TAREFA:
Responda com base no texto sobre a venda dos excedentes:
1. Onde muitos agricultores vendem os excedentes?
2. Quais produtos dos sequeiros Ademir Ligório cita?
3. Segundo Ademir, o que o consumidor sabe sobre o produto?

TEXTO BASE:
§ §

A venda dos excedentes

A produção da agricultura familiar é que coloca o alimento no prato de muitas famílias brasileiras, sejam elas do campo ou da cidade. Isso porque, além de produzir para o consumo próprio, muitos agricultores separam os excedentes para vender nas feiras agroecológicas. “A gente produz, consome o que produz e vende o excedente”, explica Bárbara.

Segundo o técnico em agropecuária e meio ambiente, Ademir Ligório, a assessoria técnica do Cetra auxiliou na mudança da alimentação dos agricultores e na percepção do que se consegue produzir para comer e vender. “Antes você tinha muito a questão da produção dos sequeiros, que era o milho, o feijão, o jerimum e a melancia. Hoje, você chega no quintal produtivo e tem uma diversidade tanto de fruteiras como hortaliças também que são consumidas pelos próprios agricultores, que criaram esse hábito de consumir os produtos e também de comercializar nas feiras”, avalia.

Se de um lado os agricultores criaram esse hábito, do outro, os consumidores se tornaram assíduos nas feiras. “O consumidor ali ele sabe quem produz aquele produto, sabe a forma como é produzido e cria uma relação muito bacana entre quem tá consumindo e quem tá produzindo”, explica Ademir.

§ §

DADOS APRESENTADOS:
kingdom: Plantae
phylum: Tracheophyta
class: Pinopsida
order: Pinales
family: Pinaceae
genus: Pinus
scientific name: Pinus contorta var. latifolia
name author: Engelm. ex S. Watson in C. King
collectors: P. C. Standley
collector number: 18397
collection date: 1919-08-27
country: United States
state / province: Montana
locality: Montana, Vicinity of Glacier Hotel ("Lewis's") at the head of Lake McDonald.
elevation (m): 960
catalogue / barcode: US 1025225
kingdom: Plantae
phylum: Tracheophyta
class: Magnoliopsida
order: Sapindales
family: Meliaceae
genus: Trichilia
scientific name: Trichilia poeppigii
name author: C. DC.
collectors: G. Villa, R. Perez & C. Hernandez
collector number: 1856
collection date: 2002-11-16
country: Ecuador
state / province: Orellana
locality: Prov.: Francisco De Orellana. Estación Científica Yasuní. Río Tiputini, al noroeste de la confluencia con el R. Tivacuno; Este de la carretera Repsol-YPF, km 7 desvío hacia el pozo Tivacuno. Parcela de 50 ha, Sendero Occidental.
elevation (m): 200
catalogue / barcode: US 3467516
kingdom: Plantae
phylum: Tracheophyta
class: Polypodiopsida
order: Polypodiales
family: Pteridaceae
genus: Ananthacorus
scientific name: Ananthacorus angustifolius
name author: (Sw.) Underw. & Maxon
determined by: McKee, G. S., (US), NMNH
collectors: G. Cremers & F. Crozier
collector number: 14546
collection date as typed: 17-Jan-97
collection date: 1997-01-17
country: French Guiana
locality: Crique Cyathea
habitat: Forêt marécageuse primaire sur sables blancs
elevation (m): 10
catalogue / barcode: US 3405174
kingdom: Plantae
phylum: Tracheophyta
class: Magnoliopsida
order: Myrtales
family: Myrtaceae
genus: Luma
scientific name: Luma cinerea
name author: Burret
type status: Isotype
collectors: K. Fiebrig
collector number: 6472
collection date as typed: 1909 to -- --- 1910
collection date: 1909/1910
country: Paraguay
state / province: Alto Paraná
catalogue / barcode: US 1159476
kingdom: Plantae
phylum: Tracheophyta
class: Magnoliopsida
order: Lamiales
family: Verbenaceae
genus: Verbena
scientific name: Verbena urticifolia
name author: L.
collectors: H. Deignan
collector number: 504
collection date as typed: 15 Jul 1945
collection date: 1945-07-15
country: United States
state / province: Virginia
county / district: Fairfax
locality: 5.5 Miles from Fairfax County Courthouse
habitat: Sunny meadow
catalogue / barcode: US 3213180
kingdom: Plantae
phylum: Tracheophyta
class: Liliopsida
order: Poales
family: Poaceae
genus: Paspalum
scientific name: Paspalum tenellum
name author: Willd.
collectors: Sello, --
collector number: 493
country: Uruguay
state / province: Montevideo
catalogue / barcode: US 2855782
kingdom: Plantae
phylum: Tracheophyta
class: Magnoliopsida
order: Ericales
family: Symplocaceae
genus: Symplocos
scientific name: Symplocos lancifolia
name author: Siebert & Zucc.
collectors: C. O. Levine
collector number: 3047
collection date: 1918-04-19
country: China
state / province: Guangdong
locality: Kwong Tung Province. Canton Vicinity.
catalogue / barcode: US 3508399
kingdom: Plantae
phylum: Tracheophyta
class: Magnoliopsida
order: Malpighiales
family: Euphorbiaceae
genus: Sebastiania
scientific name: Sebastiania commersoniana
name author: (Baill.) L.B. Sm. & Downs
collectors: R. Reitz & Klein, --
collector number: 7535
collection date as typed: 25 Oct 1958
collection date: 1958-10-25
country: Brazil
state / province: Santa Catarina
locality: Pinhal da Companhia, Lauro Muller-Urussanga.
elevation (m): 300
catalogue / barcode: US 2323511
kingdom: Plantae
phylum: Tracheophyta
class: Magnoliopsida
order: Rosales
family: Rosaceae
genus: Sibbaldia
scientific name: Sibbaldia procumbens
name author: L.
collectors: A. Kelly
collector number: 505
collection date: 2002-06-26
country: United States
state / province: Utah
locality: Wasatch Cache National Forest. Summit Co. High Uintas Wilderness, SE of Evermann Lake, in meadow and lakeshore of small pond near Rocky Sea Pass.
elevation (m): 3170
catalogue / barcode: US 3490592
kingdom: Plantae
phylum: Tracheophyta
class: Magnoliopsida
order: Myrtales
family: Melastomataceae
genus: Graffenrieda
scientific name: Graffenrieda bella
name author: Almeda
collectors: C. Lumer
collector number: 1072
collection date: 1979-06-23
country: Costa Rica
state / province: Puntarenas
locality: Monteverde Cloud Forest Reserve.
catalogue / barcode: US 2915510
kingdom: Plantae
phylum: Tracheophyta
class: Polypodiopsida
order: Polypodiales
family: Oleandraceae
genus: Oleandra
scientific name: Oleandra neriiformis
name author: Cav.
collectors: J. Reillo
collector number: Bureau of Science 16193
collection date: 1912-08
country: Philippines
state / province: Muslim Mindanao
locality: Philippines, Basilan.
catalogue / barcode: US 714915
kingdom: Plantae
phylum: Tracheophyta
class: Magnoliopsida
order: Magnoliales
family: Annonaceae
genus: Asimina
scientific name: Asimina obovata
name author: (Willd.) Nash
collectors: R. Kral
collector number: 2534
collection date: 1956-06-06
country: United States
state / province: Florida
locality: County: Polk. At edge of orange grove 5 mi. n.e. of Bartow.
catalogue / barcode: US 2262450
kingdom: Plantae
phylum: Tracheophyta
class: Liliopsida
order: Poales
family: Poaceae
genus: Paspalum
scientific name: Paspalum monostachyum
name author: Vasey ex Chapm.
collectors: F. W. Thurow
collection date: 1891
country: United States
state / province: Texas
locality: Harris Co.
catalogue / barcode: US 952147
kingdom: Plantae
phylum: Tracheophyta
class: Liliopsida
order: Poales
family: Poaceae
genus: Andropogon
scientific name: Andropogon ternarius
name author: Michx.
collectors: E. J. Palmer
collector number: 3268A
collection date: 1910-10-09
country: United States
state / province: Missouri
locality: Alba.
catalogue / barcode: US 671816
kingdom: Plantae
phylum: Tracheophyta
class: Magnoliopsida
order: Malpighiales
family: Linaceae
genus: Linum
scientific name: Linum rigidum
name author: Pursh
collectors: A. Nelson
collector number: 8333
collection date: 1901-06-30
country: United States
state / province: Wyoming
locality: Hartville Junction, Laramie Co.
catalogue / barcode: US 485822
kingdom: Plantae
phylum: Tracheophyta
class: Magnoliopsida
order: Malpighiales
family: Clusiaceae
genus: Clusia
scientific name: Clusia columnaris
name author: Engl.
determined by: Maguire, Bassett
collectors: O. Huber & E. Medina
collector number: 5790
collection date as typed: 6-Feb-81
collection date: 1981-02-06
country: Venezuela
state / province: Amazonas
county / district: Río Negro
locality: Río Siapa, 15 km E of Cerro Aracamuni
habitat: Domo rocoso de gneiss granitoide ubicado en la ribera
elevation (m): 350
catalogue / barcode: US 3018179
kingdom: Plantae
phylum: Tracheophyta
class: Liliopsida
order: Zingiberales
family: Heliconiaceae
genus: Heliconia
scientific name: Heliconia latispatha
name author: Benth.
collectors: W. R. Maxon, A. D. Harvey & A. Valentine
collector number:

§ §

RESPOSTA:
1. Nas feiras agroecológicas.
2. O milho, o feijão, o jerimum e a melancia.
3. Sabe quem produz aquele produto e a forma como é produzido.